I have some central DB (publisher) from where I need to replicate few tables to distributed DB's (subscribers) (across different servers).

This is the scenario:

  1. Table in Master DB changes (gets new column). Lets say that this new column is of type "timestamp without timezone", not null, with default value of now().
  2. Because of 1) replication stops working, which is fine. (logical replication target relation <relation> is missing some replicated columns)
  3. After some time, distributed DBs also get the same change (new column).
  4. At this point, replication starts working again and new rows are replicated, including the data from new column (for new rows).
  5. However, for existing rows, the values (timestamps) from new column in master DB table and replicated DB table are different (by time between kicking off the migration on master table and replica tables) and do not get updated up until row changes in Master DB/source table.

My question: is there a way to "force" update new column data replication without truncating table data, updating all rows in source table or similar very time&resource consuming operations?

Also, performance related note – there will be 1-10 million rows in one of tables that is being replicated.

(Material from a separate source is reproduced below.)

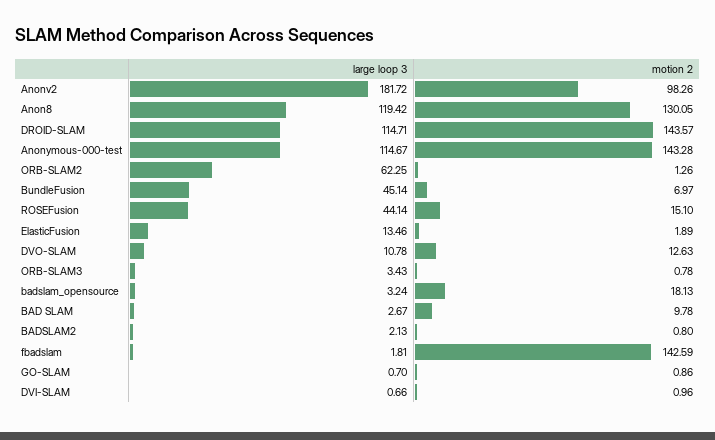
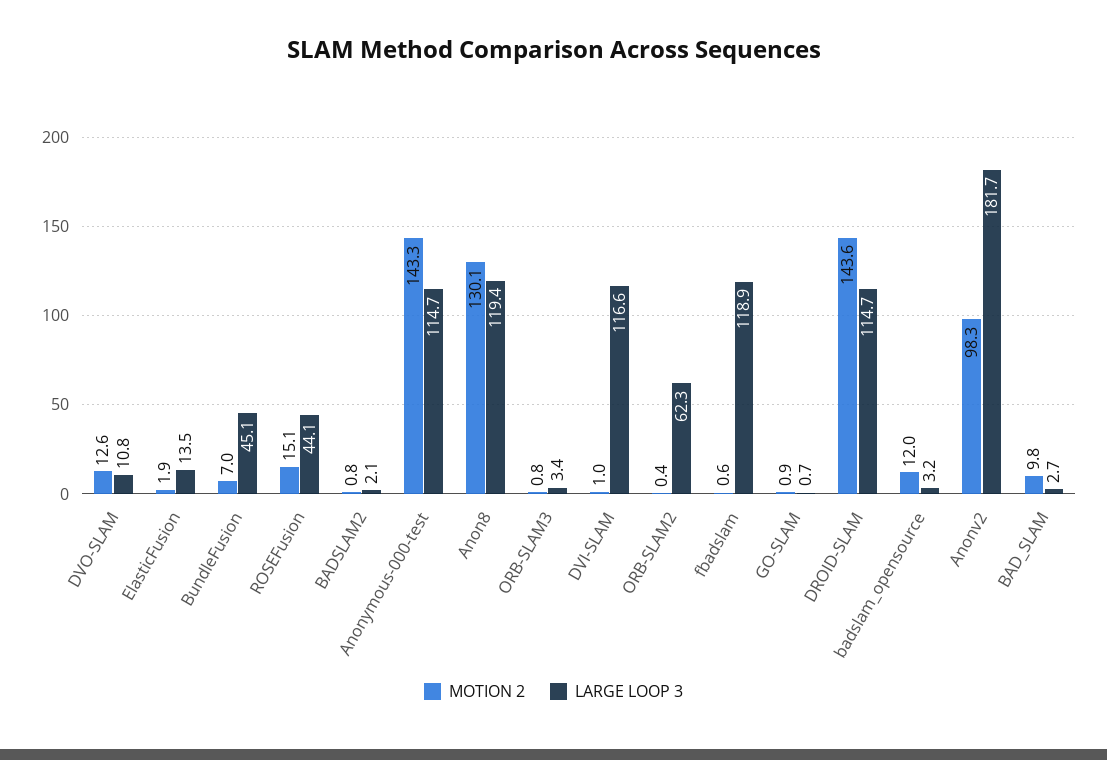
motion 2, ORB-SLAM2: 1.26 -> 0.4
motion 2, badslam_opensource: 18.13 -> 12
large loop 3, fbadslam: 1.81 -> 118.9
motion 2, fbadslam: 142.59 -> 0.6
large loop 3, DVI-SLAM: 0.66 -> 116.6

I'm open to all suggestions&ideas.

Thanks.

Best Answer

You would want to add the new column to the subscriber with the appropriate default already in place. You will have to fish that appropriate value out of the publisher, I don't know of a better way to get it. After the column is added, you might want to either drop the default, or turn it back to now(). If the only way the table gets inserted/updated is from the publication, then this isn't necessary as the publisher always sends the actual value and so doesn't use the default. But leaving the unused default in place seems like a recipe for confusion.

begin;
alter table pgbench_accounts add column newcol2 timestamp not null default '2019-03-26 09:44:56.391128';
alter table pgbench_accounts alter newcol2 set default now();
commit;

Note that in version 10, this will still be pretty resource intensive, as adding a column with a non-NULL default requires a complete table re-write the subscriber, just as it did on the publisher. (This was changed in version 11 to use "fast default"). But the intensive work is confined within each server, not the connection between them.